May 5, 2022

Dr. Anne Fernandez Received $3 Million in Funding to Help Patients Reduce Alcohol Use Before and After Surgery to Reduce Surgical Complications

Reducing Alcohol use among Elective Surgical Patients using Adaptive Interventions

High-risk alcohol use is one of the most common risk factors for surgical complications among elective surgical patients. There is a pressing need to identify scalable intervention strategies that promote short- and longer-term alcohol use reductions among surgical patients.

To address this problem, Dr. Anne Fernandez received $3 million in funding from the National Institute on Alcohol Abuse and Alcoholism to conduct a 5-year study.
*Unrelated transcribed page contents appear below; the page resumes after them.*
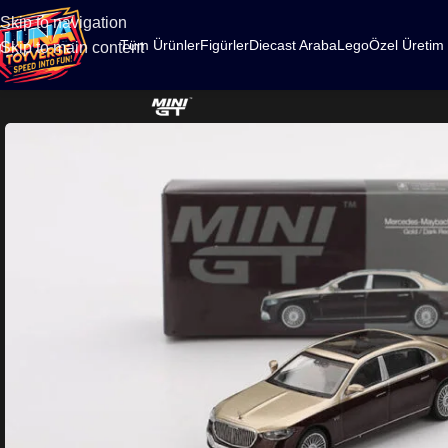
500
Skip to navigation
Tüm Ürünler
Figürler
Diecast Araba
Lego
Özel Üretim
Skip to main content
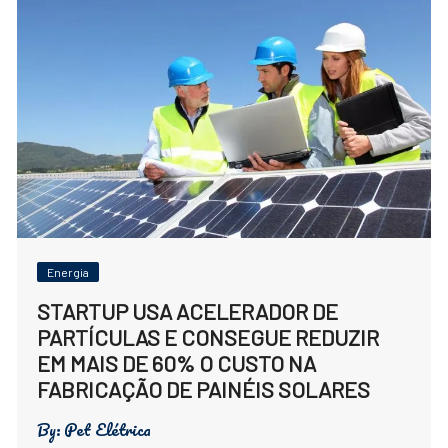
Energia
STARTUP USA ACELERADOR DE
PARTÍCULAS E CONSEGUE REDUZIR
EM MAIS DE 60% O CUSTO NA
FABRICAÇÃO DE PAINÉIS SOLARES
By:
Pet Elétrica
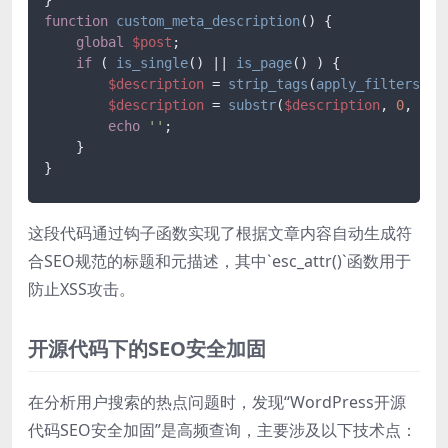
function
custom_meta_description
(
) 
{

global
$post
;

if
 ( 
is_single
() || 
is_page
() ) {

$description
 = 
strip_tags
(
apply_filters
(
't
$description
 = 
substr
(
$description
, 
0
, 
155
echo
''
;

    }

这段代码通过钩子函数实现了根据文章内容自动生成符
合SEO规范的标题和元描述，其中`esc_attr()`函数用于
防止XSS攻击。
开源代码下的SEO安全加固
在分析用户搜索的热点问题时，发现“WordPress开源
代码SEO安全加固”是高频查询，主要涉及以下技术点：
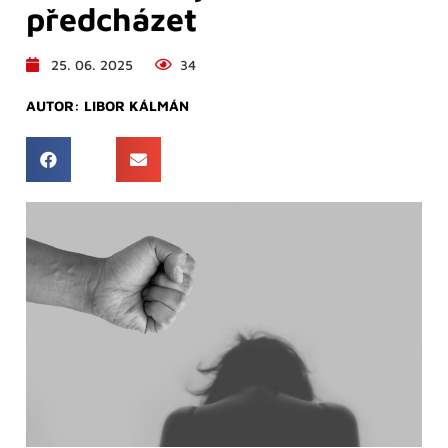
předcházet
25. 06. 2025
34
AUTOR:
LIBOR KÁLMÁN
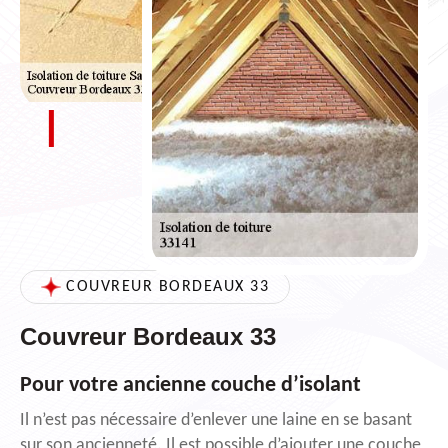
COUVREUR BORDEAUX 33
Couvreur Bordeaux 33
Pour votre ancienne couche d’isolant
Il n’est pas nécessaire d’enlever une laine en se basant
sur son ancienneté. Il est possible d’ajouter une couche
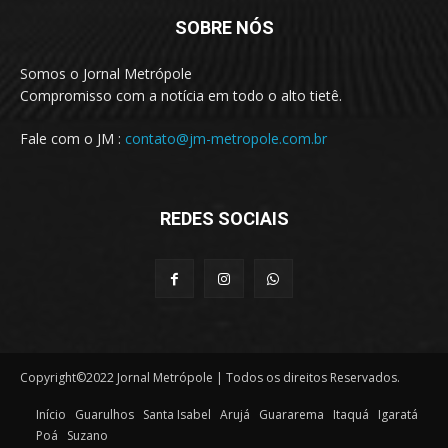
SOBRE NÓS
Somos o Jornal Metrópole
Compromisso com a notícia em todo o alto tietê.
Fale com o JM :
contato@jm-metropole.com.br
REDES SOCIAIS
Copyright©2022 Jornal Metrópole | Todos os direitos Reservados.
Início
Guarulhos
Santa Isabel
Arujá
Guararema
Itaquá
Igaratá
Poá
Suzano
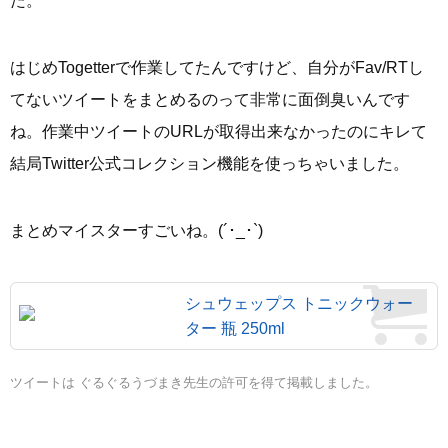
た。
はじめTogetterで作業してたんですけど、自分がFav/RTし
てないツイートをまとめるのって非常に面倒臭いんです
ね。作業中ツイートのURLが取得出来なかったのにキレて
結局Twitter公式コレクション機能を使っちゃいました。
まとめマイスターすごいね。(´･_･`)
シュウェップス トニックウォー
ター 瓶 250ml
ツイートは ぐるぐるうづまき先生の許可を得て掲載しました。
This sequential, multiple assignment, randomized trial will identify the most efficacious adaptive intervention approaches to reduce alcohol use before and after surgery. 

The goal of this work is promote alcohol use reduction before and after surgery to improve surgical outcomes and then selectively provide additional interventions to promote longer-term alcohol use reduction.
 

“Many patients don’t know that alcohol use, even more than a few drinks a day, prior to surgery can increase the risk of experiencing surgical complications.  Alcohol use negatively impacts every organ system in the body, but this is reversible with a month of abstinence leading up to surgery.  This work will evaluate whether health coaching and other approaches can support patients in reducing alcohol use, improve surgical health, and reduce hospital costs.”